As with Duel, this is another movie in which Vidor — probably taking a cue from Jones’s real-life husband David O. Selznick, who gets one of those amorphous “presentation” credits here — tried to turn her in to a sex bomb. This was a marketing attempt that never really came off, even though the actress certainly had the looks to make one consider the possibility (maybe it was a slight lisp). Not un-alluringly photographed in Russell Harlan’s best nocturnal doorway shadows to resemble the cover art in the kind of certain trashy, down-and-dirty paperbacks I used to sneak-read as a kid, Jones-as-Ruby, turns out, is more natural as the hunter-shooter-boat-pilot she mostly is during daylight hours. He frustrating truth is that no one quite knew what to do with her in this period when David O. Svengali was probably telling her what brand of toothpaste to use — and who would have thought that her best role of this period would be in John Huston’s eccentric-plus Beat the Devil? But this said, Jones is, overall, a major plus here and probably the No. 1 thing Ruby has going for it — especially when the movie becomes something of a love triangle and, in particular, a revenge piece after the character’s social fortunes change.

It’s fun, at least mild fun, seeing Heston in those early roles where he played standard humans and not someone always hauling around Tablets. Heston was only four years younger than Jones in real life, which means there isn’t nearly the age differential I assumed. And if there really have to be movies where the main male character is named “Boake,” you have to say that Boakes were a lot more grounded in Chuck’s wheelhouse more than they would have been in, say, Clifton Webb’s.

Despite the moniker, Heston is kind of a normal character here (something of a crud, but normal) — which is more than you say for her brother, played by that specialist in twisted rural creeps: James Anderson. In real life, he was the brother of actress Mary Anderson, who played the cute nurse in Hitchcock’s Lifeboat before curtailing her career after marrying four-time Oscar-winning cinematographer Leon Shamroy (who shot both The Robe and The Girl Can’t Help It for a full career right there). James is best known for later playing the main heavy and Atticus Finch adversary in the movie version of To Kill a Mockingbird, and I’m pretty certain I recall Gregory Peck saying in a Mockingbird doc that Anderson didn’t like him personally. Uh, not like Gregory Peck? So if I’m recalling this right, Anderson must have come naturally to the posterior boil he has here — shouting the Gospel, strumming a guitar around the house, repressing homicidal thoughts and, to give him needed points, being right when he warns Ruby about trying to get above her social station.
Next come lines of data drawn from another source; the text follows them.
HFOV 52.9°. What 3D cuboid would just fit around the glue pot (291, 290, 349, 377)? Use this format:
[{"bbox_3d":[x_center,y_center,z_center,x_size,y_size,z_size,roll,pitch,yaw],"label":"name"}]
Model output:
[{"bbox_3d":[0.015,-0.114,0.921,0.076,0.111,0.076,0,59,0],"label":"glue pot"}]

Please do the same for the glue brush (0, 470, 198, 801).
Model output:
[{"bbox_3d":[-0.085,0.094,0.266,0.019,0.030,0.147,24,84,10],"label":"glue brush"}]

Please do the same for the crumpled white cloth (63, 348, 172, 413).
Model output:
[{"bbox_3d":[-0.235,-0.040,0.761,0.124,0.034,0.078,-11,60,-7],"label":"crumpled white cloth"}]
Released in limited fashion as a so-called prestige project on Christmas Day of ’52 for apparent Oscar consideraton, Ruby was an independent project co-produced by Vidor and distributed by 20th Century-Fox, though I’ve never seen it shown (going back several decades) with a Fox logo. We’ve all seen too many prints of vintage indies that look as if the original negatives were stored in some Mojave-based UPS box — but except for some significant image specking on a light visual background (during a key scene, alas) that looks a little like microbes under a microscope, this is a cleaner and also sharper-looking copy than I expected to see.
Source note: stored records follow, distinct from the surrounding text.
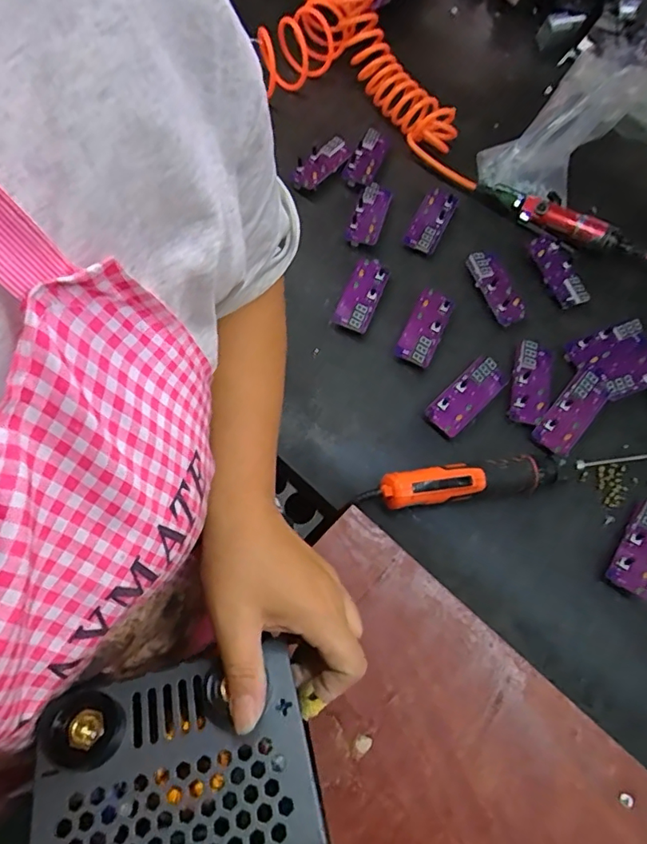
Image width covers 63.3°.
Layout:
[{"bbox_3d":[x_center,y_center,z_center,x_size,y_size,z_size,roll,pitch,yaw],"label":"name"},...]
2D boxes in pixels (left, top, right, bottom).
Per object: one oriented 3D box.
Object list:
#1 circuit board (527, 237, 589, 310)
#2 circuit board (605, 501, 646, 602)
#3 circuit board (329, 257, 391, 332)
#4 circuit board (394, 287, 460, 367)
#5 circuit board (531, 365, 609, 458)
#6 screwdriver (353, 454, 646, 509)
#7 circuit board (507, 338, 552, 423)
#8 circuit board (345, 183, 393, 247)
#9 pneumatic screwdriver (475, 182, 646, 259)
[{"bbox_3d":[0.326,-0.214,0.726,0.037,0.020,0.111,-12,68,-7],"label":"circuit board"},{"bbox_3d":[0.356,0.140,0.586,0.045,0.029,0.105,34,70,11],"label":"circuit board"},{"bbox_3d":[0.054,-0.178,0.724,0.049,0.017,0.110,21,78,15],"label":"circuit board"},{"bbox_3d":[0.131,-0.122,0.682,0.050,0.012,0.098,25,84,20],"label":"circuit board"},{"bbox_3d":[0.309,-0.018,0.642,0.046,0.013,0.124,38,71,13],"label":"circuit board"},{"bbox_3d":[0.223,0.062,0.603,0.365,0.038,0.045,-5,67,-4],"label":"screwdriver"},{"bbox_3d":[0.262,-0.051,0.657,0.046,0.010,0.107,14,67,4],"label":"circuit board"},{"bbox_3d":[0.067,-0.301,0.753,0.046,0.019,0.095,20,68,6],"label":"circuit board"},{"bbox_3d":[0.341,-0.293,0.754,0.257,0.037,0.034,34,70,11],"label":"pneumatic screwdriver"}]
Andrew Sarris suggested in The American Cinema that Vidor was a greater director of individual scenes than sustained movies, and there are redeeming bits here and there that transcend what is at heart an amusingly trashy time at the movies — one of them a honey where Boake’s convertible speeds along the beach and into the surf (in a floating manner that would worry me) so that the lovers can do what lovers do to relax Boake’s golf putting finesse on the club links. One major bonus here is the backdrop theme (“Ruby”), which became a significant harmonica hit for Richard Hayman in spring of ’53. Later, after lyrics were added, Ray Charles made it his own around Christmas of ’60 for one of his most indelible recordings.